__DOCUMENT EXTRACT__.

You are viewing a plain text version of this content. The canonical link for it is here.
Posted to user@nutch.apache.org by Shawn Gervais <pr...@project10.net> on 2006/04/10 10:13:14 UTC

When Nutch fetches using mapred ...

Greetings list,

When Nutch (trunk) fetches using mapred, it seems to be assigning one 
fetch thread (one slave node) to process previously-errored pages. Is 
this as designed or do I have some type of malfunction?

  When I perform a search large enough to observe the fetch process for 
an extended period of time (1M pages over 16 nodes, in this case), I 
notice there is one map task which performs _very_ poorly compared to 
the others:

4905 pages, 33094 errors, 3.5 pages/s, 432 kb/s,
	versus
46639 pages, 13227 errors, 43.9 pages/s, 4547 kb/s,

It is deficient in terms of raw pages/sec, execution time (it is the 
last map task to complete), and the number of errors encountered.

As I said, there seems to always be exactly one map task like this. 
Different fetch executions will have the thread assigned to different 
machines -- there doesn't seem to be any pattern.

What the heck is going on here?

-Shawn

Re: When Nutch fetches using mapred ...

Posted by Shawn Gervais <pr...@project10.net>.
Doug Cutting wrote:
> Shawn Gervais wrote:
>>  When I perform a search large enough to observe the fetch process for 
>> an extended period of time (1M pages over 16 nodes, in this case), I 
>> notice there is one map task which performs _very_ poorly compared to 
>> the others:

> 
> My suspicion is that you're trying to fetch a large number of pages from 
> a single site.  Fetch tasks are partitioned by host name.  All urls with 
> a given host are fetched in a single fetcher map task.  Grep the errors 
> from the log on the slow node: I'll bet most are from a single host name.

__WHAT THE TASK REQUIRES__. Render the sentence "Fetch tasks are partitioned by host name." from the Nutch fetching thread above into German.

Stored items
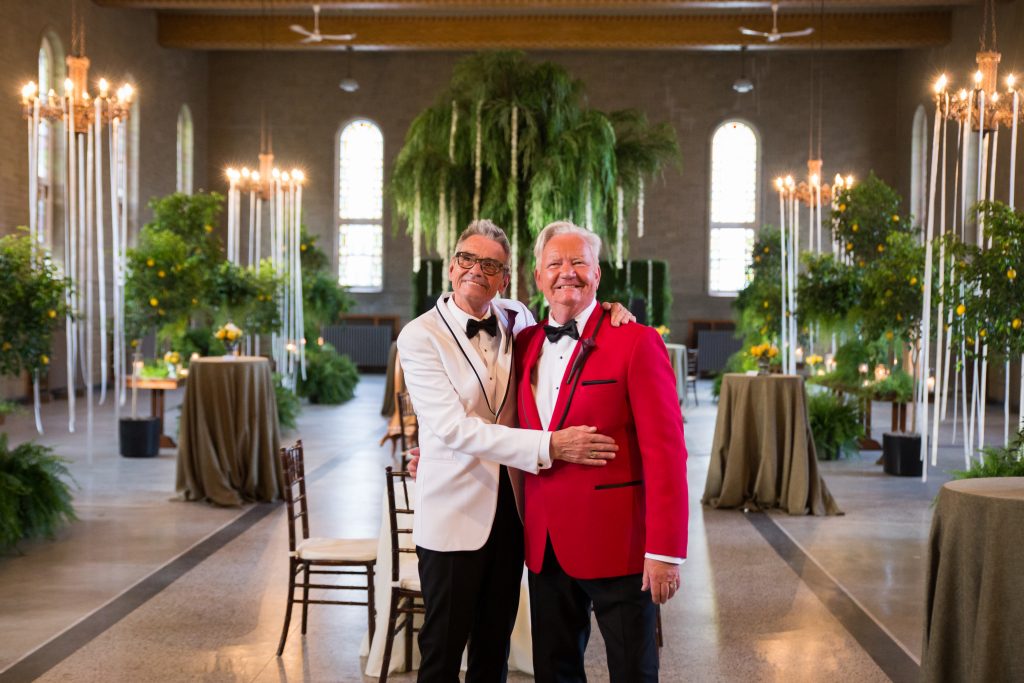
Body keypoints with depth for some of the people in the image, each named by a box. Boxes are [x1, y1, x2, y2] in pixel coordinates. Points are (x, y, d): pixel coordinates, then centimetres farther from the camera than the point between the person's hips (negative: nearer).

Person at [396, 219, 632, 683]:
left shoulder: (515, 319, 4)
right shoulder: (420, 337, -11)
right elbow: (453, 428, -21)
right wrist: (548, 446, -28)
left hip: (511, 510, 5)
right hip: (455, 517, -5)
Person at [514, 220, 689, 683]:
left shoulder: (636, 342, -10)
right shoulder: (527, 344, 9)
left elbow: (665, 453, -14)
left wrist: (665, 551, -18)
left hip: (617, 544, -5)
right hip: (546, 545, 6)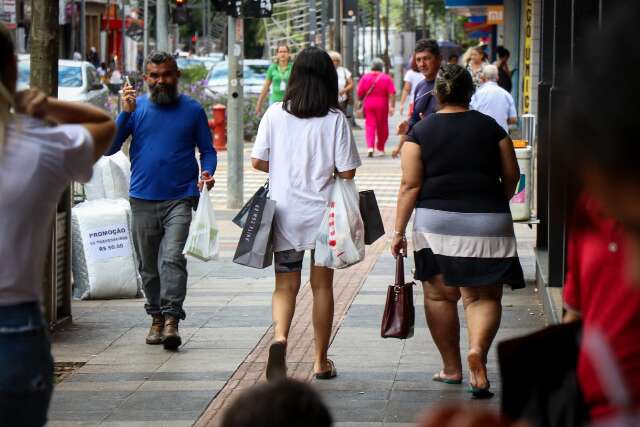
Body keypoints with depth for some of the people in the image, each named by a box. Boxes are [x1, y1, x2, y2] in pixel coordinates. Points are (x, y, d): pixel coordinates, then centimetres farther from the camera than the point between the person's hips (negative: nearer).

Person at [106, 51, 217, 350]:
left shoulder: (192, 110, 5)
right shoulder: (136, 107, 6)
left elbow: (207, 150, 12)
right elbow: (109, 148, -1)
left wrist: (207, 172, -9)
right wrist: (125, 113, -11)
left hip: (180, 199, -2)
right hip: (143, 199, 3)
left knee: (173, 258, -18)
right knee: (148, 265, 10)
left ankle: (172, 320, -21)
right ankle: (157, 318, 23)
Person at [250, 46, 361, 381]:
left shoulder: (275, 114, -4)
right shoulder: (335, 119, -8)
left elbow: (257, 161, -1)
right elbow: (347, 171, -8)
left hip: (284, 212, 1)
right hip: (323, 212, -1)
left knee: (285, 284, 8)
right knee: (322, 285, 12)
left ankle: (280, 337, -21)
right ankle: (321, 361, 18)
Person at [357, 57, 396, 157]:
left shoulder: (365, 77, -1)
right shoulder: (387, 78, -2)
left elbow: (359, 94, 0)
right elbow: (392, 94, -10)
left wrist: (360, 101, 18)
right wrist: (392, 106, -9)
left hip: (368, 105, 0)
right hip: (382, 106, 0)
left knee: (370, 126, -1)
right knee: (382, 127, 13)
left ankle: (370, 147, -21)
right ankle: (380, 149, 23)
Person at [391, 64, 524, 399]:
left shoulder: (420, 132, 0)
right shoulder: (490, 127, 5)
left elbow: (410, 186, -5)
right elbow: (512, 176, 8)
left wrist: (399, 231, -1)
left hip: (436, 219, 0)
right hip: (487, 221, 1)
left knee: (440, 296, 11)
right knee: (484, 296, 4)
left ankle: (451, 368, 17)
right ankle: (477, 350, -22)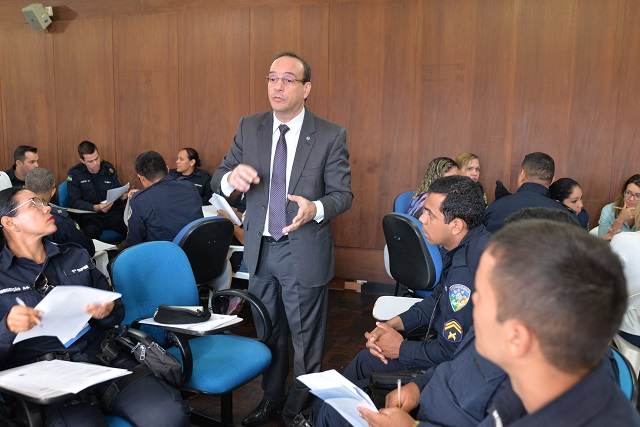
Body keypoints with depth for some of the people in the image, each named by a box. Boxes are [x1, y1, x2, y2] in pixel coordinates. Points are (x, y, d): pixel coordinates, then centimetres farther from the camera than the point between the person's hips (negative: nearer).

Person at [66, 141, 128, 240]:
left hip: (112, 212, 3)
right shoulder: (74, 173, 0)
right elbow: (75, 202, -6)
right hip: (88, 214, -3)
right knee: (90, 231, -37)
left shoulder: (109, 168, 8)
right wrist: (95, 208, -24)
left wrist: (122, 197, -9)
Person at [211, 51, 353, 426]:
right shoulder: (249, 128, 1)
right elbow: (218, 181, 0)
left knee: (306, 339, 11)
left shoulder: (331, 136, -9)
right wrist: (232, 177, -24)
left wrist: (315, 209, -30)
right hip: (260, 250, 4)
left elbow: (343, 194, -8)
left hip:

__WRITTEN SOLUTION__. Abrufaufgaben werden nach Hostnamen partitioniert.